The guillotine of teacher quality and merit pay is now swinging over my head."
I became not just a good teacher, but also a much more astute, intuitive, creative, experimental, and meta-cognitively-aware teacher. Earning a doctorate opened my mind’s eye to my students. I loved my students and my classes even more. My learning gains, already good as indicated by Florida’s standardized-test passing scores, became even better. But the better the gains, the more my state education department demanded. “More and more!” and “Higher, higher!” have become mantras of Florida’s incessant testing, ideological teacher-bashing, and disrespect of all things in public education, including its teacher colleges.

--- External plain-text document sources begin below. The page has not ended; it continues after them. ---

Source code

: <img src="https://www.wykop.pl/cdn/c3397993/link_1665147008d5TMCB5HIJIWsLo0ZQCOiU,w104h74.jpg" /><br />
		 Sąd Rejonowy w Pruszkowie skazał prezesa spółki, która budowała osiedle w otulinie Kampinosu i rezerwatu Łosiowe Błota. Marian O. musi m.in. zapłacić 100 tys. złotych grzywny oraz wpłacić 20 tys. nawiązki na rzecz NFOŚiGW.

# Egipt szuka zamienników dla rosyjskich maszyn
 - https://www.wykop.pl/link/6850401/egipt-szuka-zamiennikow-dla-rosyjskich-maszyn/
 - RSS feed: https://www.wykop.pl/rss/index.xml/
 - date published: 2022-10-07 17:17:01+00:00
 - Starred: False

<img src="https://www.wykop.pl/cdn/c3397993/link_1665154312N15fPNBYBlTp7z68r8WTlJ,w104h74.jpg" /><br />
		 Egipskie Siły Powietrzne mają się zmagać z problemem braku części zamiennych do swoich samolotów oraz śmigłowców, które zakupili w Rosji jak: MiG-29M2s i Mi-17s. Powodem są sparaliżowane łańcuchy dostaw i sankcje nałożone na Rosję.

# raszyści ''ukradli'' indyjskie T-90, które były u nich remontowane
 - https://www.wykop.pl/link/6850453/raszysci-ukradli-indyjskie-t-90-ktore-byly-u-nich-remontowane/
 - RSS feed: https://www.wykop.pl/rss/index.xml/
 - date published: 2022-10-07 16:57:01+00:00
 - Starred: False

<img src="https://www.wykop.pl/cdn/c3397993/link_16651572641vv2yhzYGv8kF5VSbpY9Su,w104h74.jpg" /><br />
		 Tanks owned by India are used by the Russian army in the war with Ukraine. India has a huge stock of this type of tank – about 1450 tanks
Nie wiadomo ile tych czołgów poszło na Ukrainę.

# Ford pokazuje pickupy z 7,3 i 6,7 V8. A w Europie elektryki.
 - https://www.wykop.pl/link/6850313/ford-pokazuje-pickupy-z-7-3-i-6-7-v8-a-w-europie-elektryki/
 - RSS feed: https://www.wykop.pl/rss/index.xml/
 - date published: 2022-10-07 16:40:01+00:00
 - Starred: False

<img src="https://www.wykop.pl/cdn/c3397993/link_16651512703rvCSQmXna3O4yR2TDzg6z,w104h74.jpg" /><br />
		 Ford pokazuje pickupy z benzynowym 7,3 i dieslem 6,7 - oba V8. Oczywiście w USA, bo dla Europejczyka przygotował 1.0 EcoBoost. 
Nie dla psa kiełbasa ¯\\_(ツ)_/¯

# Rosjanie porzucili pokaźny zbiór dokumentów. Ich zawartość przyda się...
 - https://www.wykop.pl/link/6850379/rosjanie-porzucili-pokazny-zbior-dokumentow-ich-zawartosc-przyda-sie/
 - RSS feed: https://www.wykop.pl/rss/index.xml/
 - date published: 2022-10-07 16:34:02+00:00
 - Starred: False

The guillotine of teacher quality and merit pay is now swinging over my head. My governor just signed a teacher reform bill that will take away the value of my degree and denigrate proven research that a smarter teacher creates a smarter classroom learner. And, with the passage of this “teacher quality” law, my doctorate, ironically, is devalued to no more than a bachelor’s degree. Sure, I might be grandfathered in on an old contract, but no matter what, the message from my legislature is clear to me: My doctorate doesn’t count in my classroom, and I don’t need to be smarter. My passion for learning amounts to naught, not just for me but for my students as well.